Metodologia É um estudo de caráter exploratório e reflexivo, realizada mediante análise documental de Boletins Epidemiológicos com recorte para a identificação dos dados de morbimortalidade por quesito raça/cor por COVID-19 no Estado do Ceará, disponibilizados na plataforma IntegraSUS do Ministério da Saúde e Secretaria do Estado do Ceará. Além disso, realizou-se uma análise de publicações selecionadas na plataforma PubCovid-19 e na Biblioteca Virtual em Saúde, com temáticas acerca do impacto da pandemia sob a perspectiva raça/cor/etnia. Para referencial analítico, usamos elementos da teoria da interseccionalidade e do conceito de necropolítica, visando tensionar o referencial epidemiológico descrito.
Resultados e Discussão Os resultados apontam que o risco, a forma de contágio e as possibilidades prognósticas da enfermidade são socialmente desiguais, haja vista que a população preta, pobre e periférica do Estado, bem como na capital, Fortaleza, apresentar maiores índices de morbimortalidade. Os resultados apontam, ainda, três pistas para entender a interface da pandemia, saúde pública, racialização e a transversalidade do contexto social da pobreza. A primeira, é a falta de acesso a serviços de saúde pública. A população negra, em geral, concentra-se nas regiões marginalizadas e periféricas, onde há baixa cobertura de serviço de saúde relativa à alta demanda, além de serem dependentes do SUS. A segunda desvela-se pelos dados de alta mortalidade em bairros periféricos da capital e cidades interioranas com baixo IDH, sendo possível inferir sobre a determinação da doença a partir das condições de vida, com pior acesso a condições de moradia salutares e onde a propagação da doença é facilitada. Por último, evidencia-se a política da sobrevivência como elemento norteador para compreender a mortalidade pela doença. A população negra e periférica, em grande medida, faz parte do mercado de trabalho informal, sem direitos trabalhistas ou garantia de renda, caso adoeça. À luz da epidemiologia social, o desdobramento da pandemia numa sociedade interseccionalizada por racismo, miséria e sexismo, penaliza os grupos mais vulneráveis. A crise sanitária evidencia uma crise já instalada, decorrente de um país historicamente estruturado pelo capitalismo escravocrata. Compreende-se, ainda, o papel do Estado sobre a gestão da vida e da morte da população com tecnologias necropolíticas de governamentabilidade.

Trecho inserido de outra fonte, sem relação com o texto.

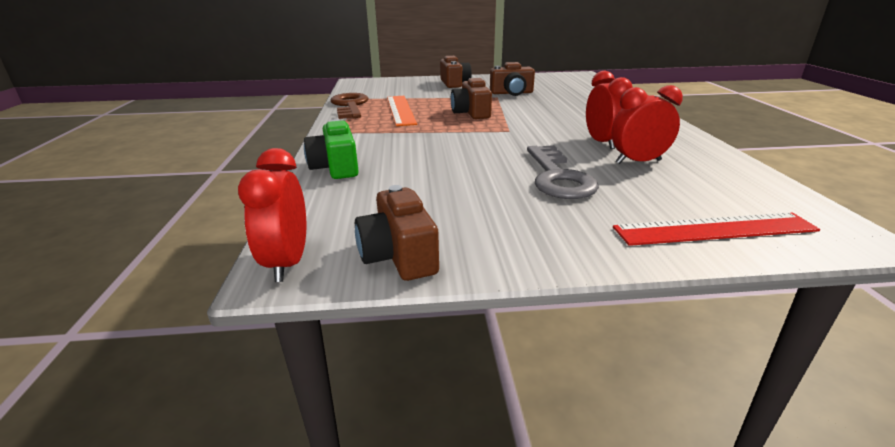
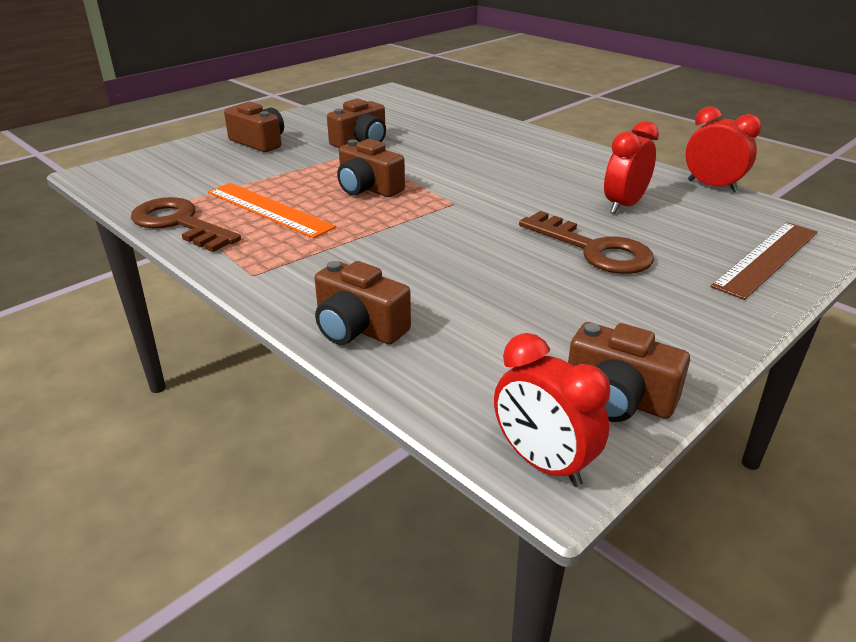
camera: 40 degrees left, 5 degrees up
(336, 167) = (358, 328): green camera -> brown camera
(558, 177) = (593, 249): grey key -> brown key
(602, 143) = (562, 191): red clock -> red clock (712, 186)
(714, 229) = (767, 258): red ruler -> brown ruler

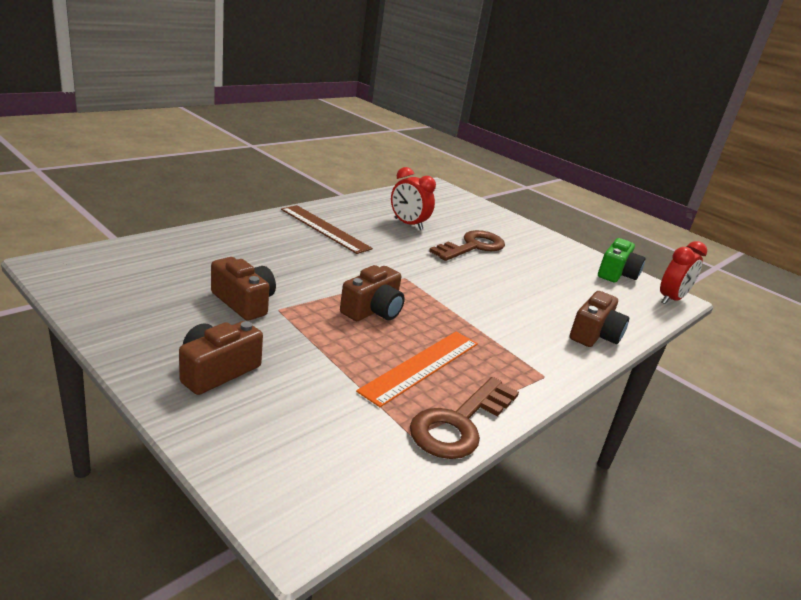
camera: 95 degrees left, 5 degrees down
(617, 398) = (616, 274): brown camera -> green camera
(712, 186) = (378, 194): red clock -> none
(767, 258) = (473, 209): brown ruler -> brown ruler (325, 228)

Conclusões/Considerações finais Este estudo faz um alerta à sociedade da insistente presença de inúmeras desigualdades raciais e sociais, com distâncias abissais no acesso a bens e serviços públicos, a direitos de reconhecimento e de justiça entre população negra e não negra no Brasil. Conclui-se com o entendimento de que se faz necessária uma epidemiologia complexa para compreender a pandemia de COVID-19 e outras que porventura possam surgir, aliando à análise das políticas de saúde outras dimensões como a proteção social e o desenvolvimento econômico, além dos recortes populacionais que escancaram as desigualdades e às iniquidades em saúde, evidenciando o papel do Estado nesse processo.